Monday, October 10, 2011

My death will be an event only for others.

Nothing is guaranteed....except death. And before that, life. And there is one thing to be said for life: it lasts longer than death. Plus, my death will be an event only for others. i am never likely to be dead as long as I am alive. Let others then be bothered about it. Why should I waste even a moment's worth of my life worrying about something that is never going to happen to me as long as I am alive. ...And if there is life after death, I can not imagine myself crying over my death in that because then, I would already be living beyond my death. So its like this: Death does not matter now because I can not die as long as I am alive. And death surely does not matter to the dead; nothing matters for them. And death wouldn't matter even if its not -- especially if its not -- the end of my soul, because then in any case its a non-event. So does death matter, really?

I have never agreed with those -- even if some of them may have been prophets -- that this life is unreal and death is real. To me , real and unreal make sense only so long as I am alive. The moment I die, reality dies too. As for life after death, unlike many others, I will have to die to find that out, and I am in no mood to do that as long as I am alive.

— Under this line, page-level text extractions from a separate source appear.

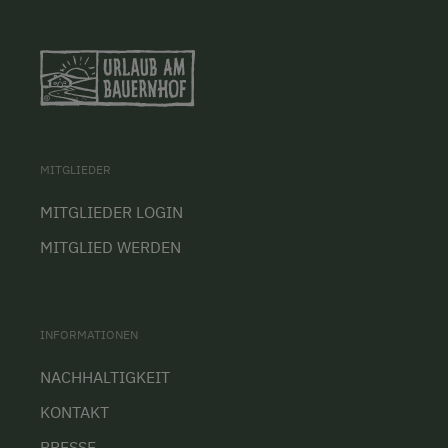
MITGLIEDER
MITGLIEDER LOGIN
MITGLIED WERDEN
INFORMATIONEN
NACHHALTIGKEIT
KONTAKT
PRESSE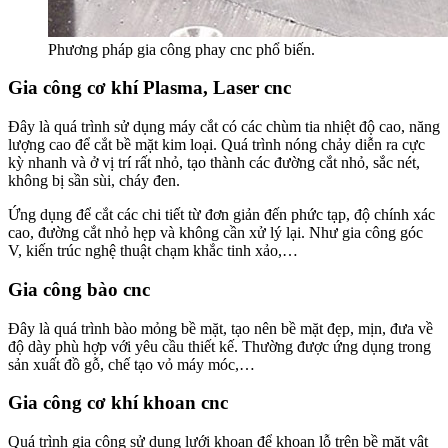
Phương pháp gia công phay cnc phổ biến.
Gia công cơ khí Plasma, Laser cnc
Đây là quá trình sử dụng máy cắt có các chùm tia nhiệt độ cao, năng
lượng cao để cắt bề mặt kim loại. Quá trình nóng chảy diễn ra cực
kỳ nhanh và ở vị trí rất nhỏ, tạo thành các đường cắt nhỏ, sắc nét,
không bị sần sùi, cháy đen.
Ứng dụng để cắt các chi tiết từ đơn giản đến phức tạp, độ chính xác
cao, đường cắt nhỏ hẹp và không cần xử lý lại. Như gia công góc
V, kiến trúc nghệ thuật chạm khắc tinh xảo,…
Gia công bào cnc
Đây là quá trình bào mỏng bề mặt, tạo nên bề mặt đẹp, mịn, đưa về
độ dày phù hợp với yêu cầu thiết kế. Thường được ứng dụng trong
sản xuất đồ gỗ, chế tạo vỏ máy móc,…
Gia công cơ khí khoan cnc
Quá trình gia công sử dụng lưới khoan để khoan lỗ trên bề mặt vật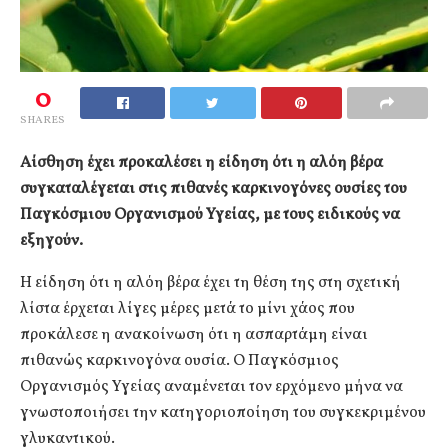
0
SHARES
Αίσθηση έχει προκαλέσει η είδηση ότι η αλόη βέρα
συγκαταλέγεται στις πιθανές καρκινογόνες ουσίες του
Παγκόσμιου Οργανισμού Υγείας, με τους ειδικούς να
εξηγούν.
Η είδηση ότι η αλόη βέρα έχει τη θέση της στη σχετική
λίστα έρχεται λίγες μέρες μετά το μίνι χάος που
προκάλεσε η ανακοίνωση ότι η ασπαρτάμη είναι
πιθανώς καρκινογόνα ουσία. Ο Παγκόσμιος
Οργανισμός Υγείας αναμένεται τον ερχόμενο μήνα να
γνωστοποιήσει την κατηγοριοποίηση του συγκεκριμένου
γλυκαντικού.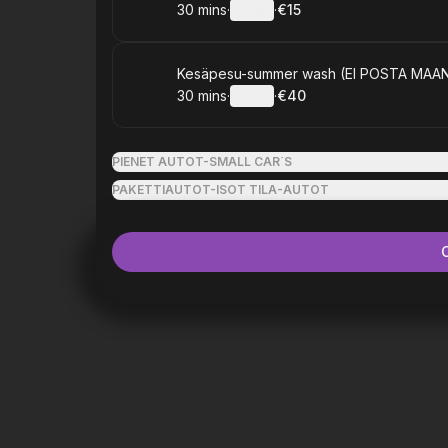
30 mins
·
Details
·
€15
.
Duration
:
.
Price
:
Book
Kesäpesu-summer wash (EI POSTA MAAN
30 mins
·
Details
·
€40
.
Duration
:
.
Price
:
PIENET AUTOT-SMALL CAR´S
PAKETTIAUTOT-ISOT TILA-AUTOT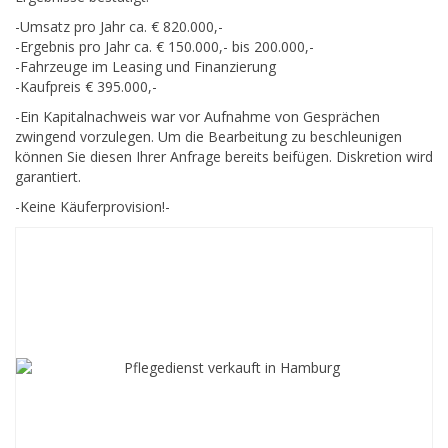
-Umsatz pro Jahr ca. € 820.000,-
-Ergebnis pro Jahr ca. € 150.000,- bis 200.000,-
-Fahrzeuge im Leasing und Finanzierung
-Kaufpreis € 395.000,-
-Ein Kapitalnachweis war vor Aufnahme von Gesprächen
zwingend vorzulegen. Um die Bearbeitung zu beschleunigen
können Sie diesen Ihrer Anfrage bereits beifügen. Diskretion wird
garantiert.
-Keine Käuferprovision!-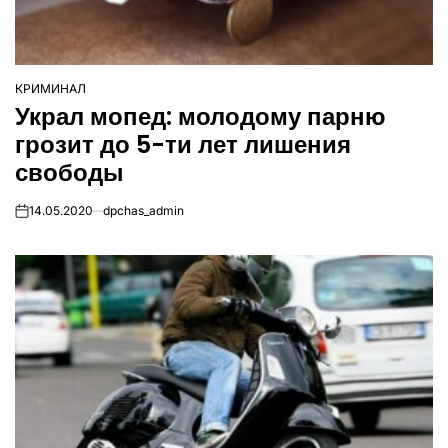
КРИМИНАЛ
ОПУБЛІКУВАТИ
Украл мопед: молодому парню
У
грозит до 5-ти лет лишения
свободы
14.05.2020
dpchas_admin
on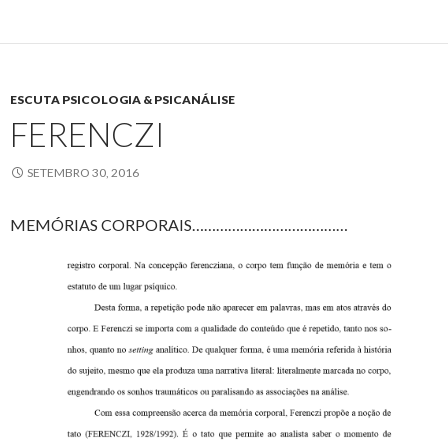
ESCUTA PSICOLOGIA & PSICANÁLISE
FERENCZI
SETEMBRO 30, 2016
MEMÓRIAS CORPORAIS…………………………………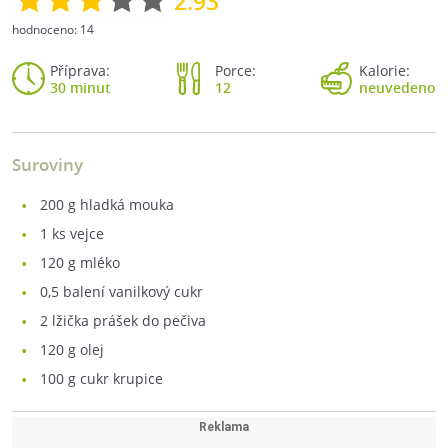
2.93
hodnoceno:
14
Příprava:
Porce:
Kalorie:
30 minut
12
neuvedeno
Suroviny
200
g hladká mouka
1
ks vejce
120
g mléko
0,5
balení vanilkový cukr
2
lžička prášek do pečiva
120
g olej
100
g cukr krupice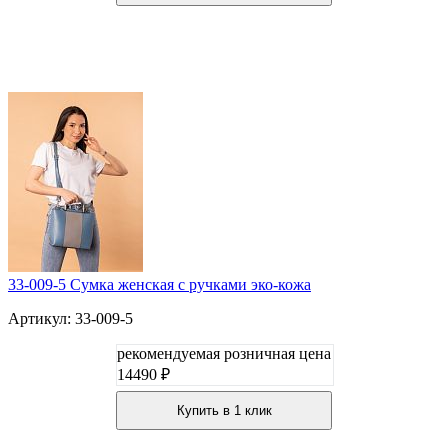
33-009-5 Сумка женская с ручками эко-кожа
Артикул: 33-009-5
рекомендуемая розничная цена
14490 ₽
Купить в 1 клик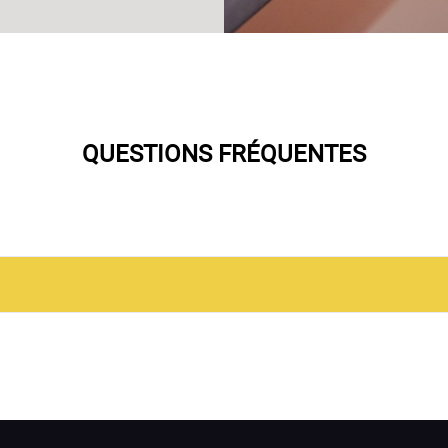
QUESTIONS FRÉQUENTES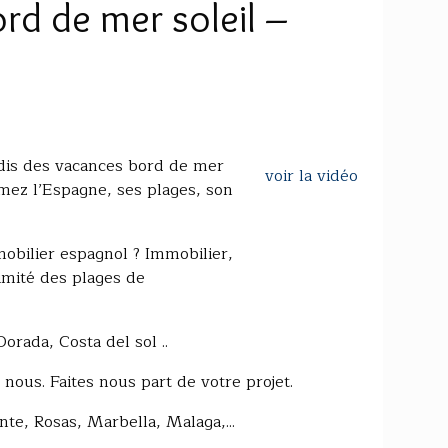
rd de mer soleil –
dis des vacances bord de mer
voir la vidéo
imez l’Espagne, ses plages, son
mobilier espagnol ? Immobilier,
imité des plages de
orada, Costa del sol ..
nous. Faites nous part de votre projet.
nte, Rosas, Marbella, Malaga,...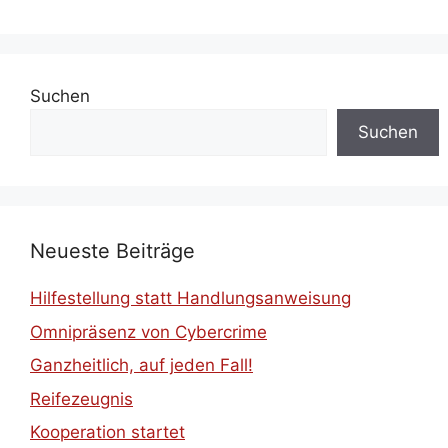
Suchen
Suchen
Neueste Beiträge
Hilfestellung statt Handlungsanweisung
Omnipräsenz von Cybercrime
Ganzheitlich, auf jeden Fall!
Reifezeugnis
Kooperation startet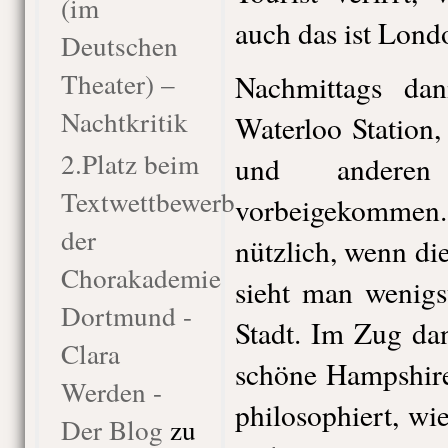
(im
auch das ist Lond
Deutschen
Theater) –
Nachmittags d
Nachtkritik
Waterloo Station,
2.Platz beim
und anderen S
Textwettbewerb
vorbeigekommen.
der
nützlich, wenn di
Chorakademie
sieht man wenigs
Dortmund -
Stadt. Im Zug da
Clara
schöne Hampshire
Werden -
philosophiert, wi
Der Blog
zu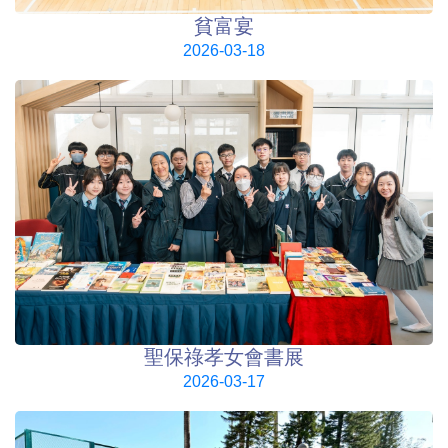
貧富宴
2026-03-18
聖保祿孝女會書展
2026-03-17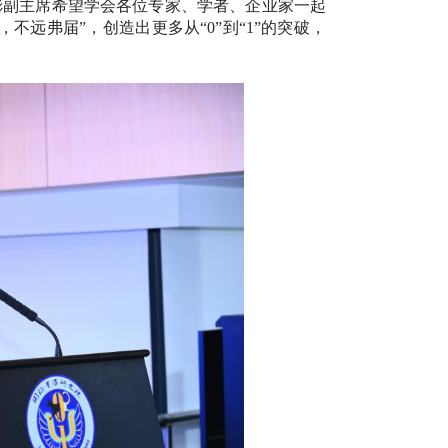
彬副主席希望学会各位专家、学者、企业家一起
，不远弗届”，创造出更多从“0”到“1”的突破，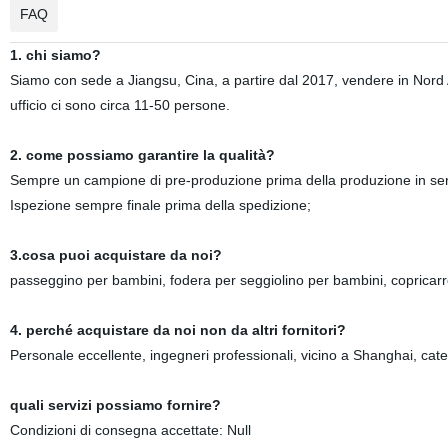
FAQ
1. chi siamo?
Siamo con sede a Jiangsu, Cina, a partire dal 2017, vendere in Nor
ufficio ci sono circa 11-50 persone.
2. come possiamo garantire la qualità?
Sempre un campione di pre-produzione prima della produzione in ser
Ispezione sempre finale prima della spedizione;
3.cosa puoi acquistare da noi?
passeggino per bambini, fodera per seggiolino per bambini, copricarr
4. perché acquistare da noi non da altri fornitori?
Personale eccellente, ingegneri professionali, vicino a Shanghai, cat
quali servizi possiamo fornire?
Condizioni di consegna accettate: Null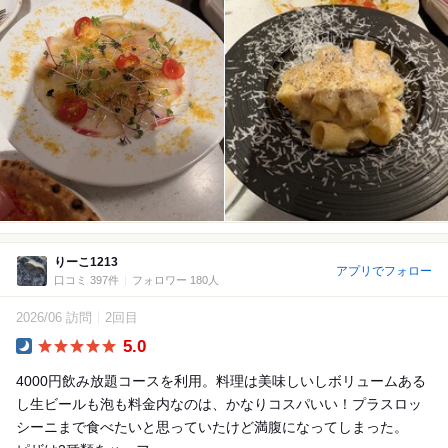
りーこ1213
アプリでフォロー
口コミ 397件
フォロワー 180人
2026/06 訪問
2回目
5.0
Dinner
4000円飲み放題コースを利用。料理は美味しいしボリュームある
し生ビールも泡も料金内なのは、かなりコスパいい！プラスロッ
シーニまで食べたいと思っていたけど満腹になってしまった。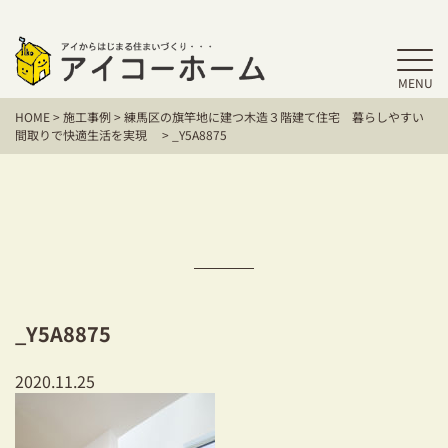
MENU
HOME
HOME
>
施工事例
>
練馬区の旗竿地に建つ木造３階建て住宅 暮らしやすい
アイコーホームの家づくり
間取りで快適生活を実現
>
_Y5A8875
施工事例
お客様の声
保証／アフターサポート
住宅シリーズ
_Y5A8875
二世帯住宅をお考えの方
2020.11.25
建て替えをお考えの方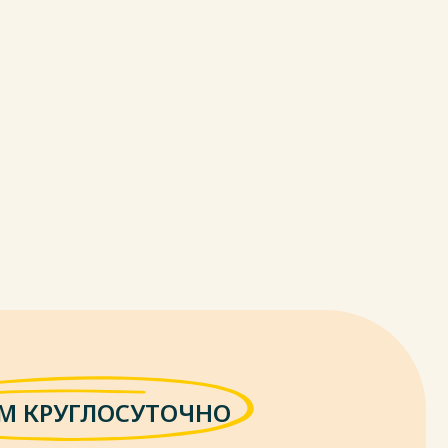
М КРУГЛОСУТОЧНО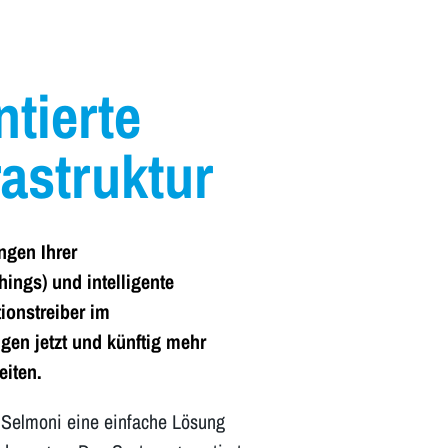
ntierte
rastruktur
ngen Ihrer
Things) und intelligente
ionstreiber im
gen jetzt und künftig mehr
eiten.
 Selmoni eine einfache Lösung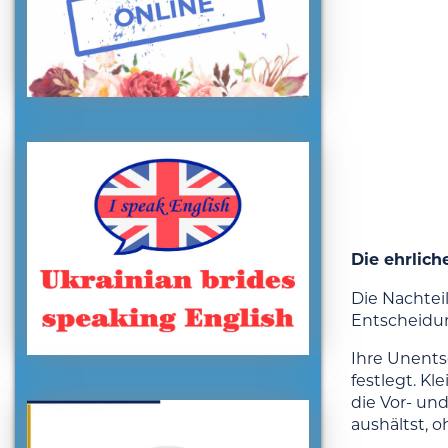
Die ehrlich
Die Nachtei
Entscheidun
Ihre Unents
festlegt. K
die Vor- un
aushältst, 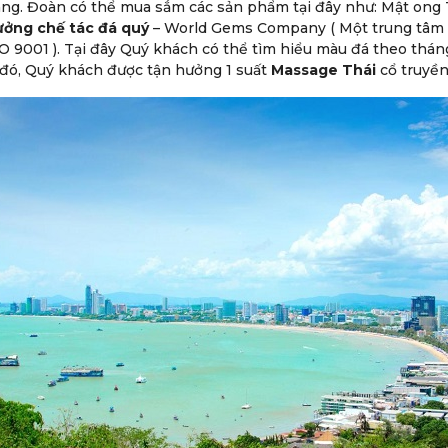
ng. Đoàn có thể mua sắm các sản phẩm tại đây như: Mật ong 
ởng chế tác đá quý
– World Gems Company ( Một trung tâm t
O 9001 ). Tại đây Quý khách có thể tìm hiểu màu đá theo thán
đó, Quý khách được tận hưởng 1 suất
Massage Thái
cổ truyền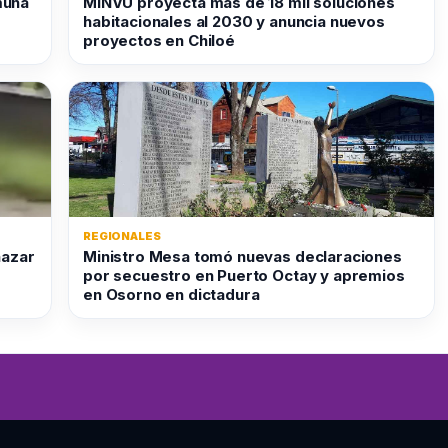
muna
MINVU proyecta más de 18 mil soluciones
habitacionales al 2030 y anuncia nuevos
proyectos en Chiloé
REGIONALES
nazar
Ministro Mesa tomó nuevas declaraciones
por secuestro en Puerto Octay y apremios
en Osorno en dictadura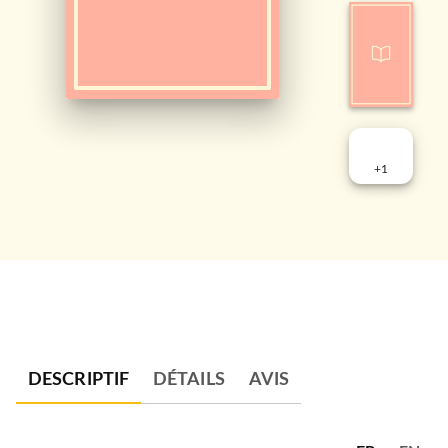
+
1
DESCRIPTIF
DÉTAILS
AVIS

Having said that life is real while it lasts, let me hasten to add that its always good to remember that, though not unreal, life is still not permanent. Its of foolish to let our behaviour, beliefs and attitudes be such as if we believed we are going to be here for ever. Far from filling us with despair, awareness of life's impermanence must make us more aware of the value of the sources of happiness that can not be taken away from us. And it does not take a saint or a genius to understand that greed, bitterness, anger and pettiness are not those sources. On the contrary, these are the very tools that make our happiness a hostage to factors beyond our control.